▸ **Work to complete**
All of the data is to be printed exactly, though the images must be left off.
____
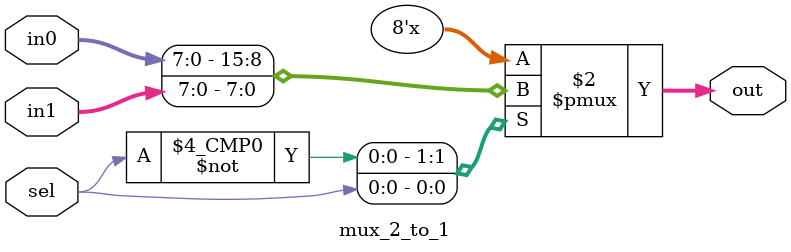
<source format=v>
module mux_2_to_1(in0, in1, out, sel);

input[7:0] in0, in1;
input sel;
output[7:0] out;
reg[7:0] out;

always @ (*)begin
case (sel)
2'b0: out = in0;
2'b1: out = in1;

endcase

end
endmodule
</source>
____
▸ **Reply**
<source format=v>
module mux_2_to_1(in0, in1, out, sel);

input[7:0] in0, in1;
input sel;
output[7:0] out;
reg[7:0] out;

always @ (*)begin
case (sel)
2'b0: out = in0;
2'b1: out = in1;

endcase

end
endmodule
</source>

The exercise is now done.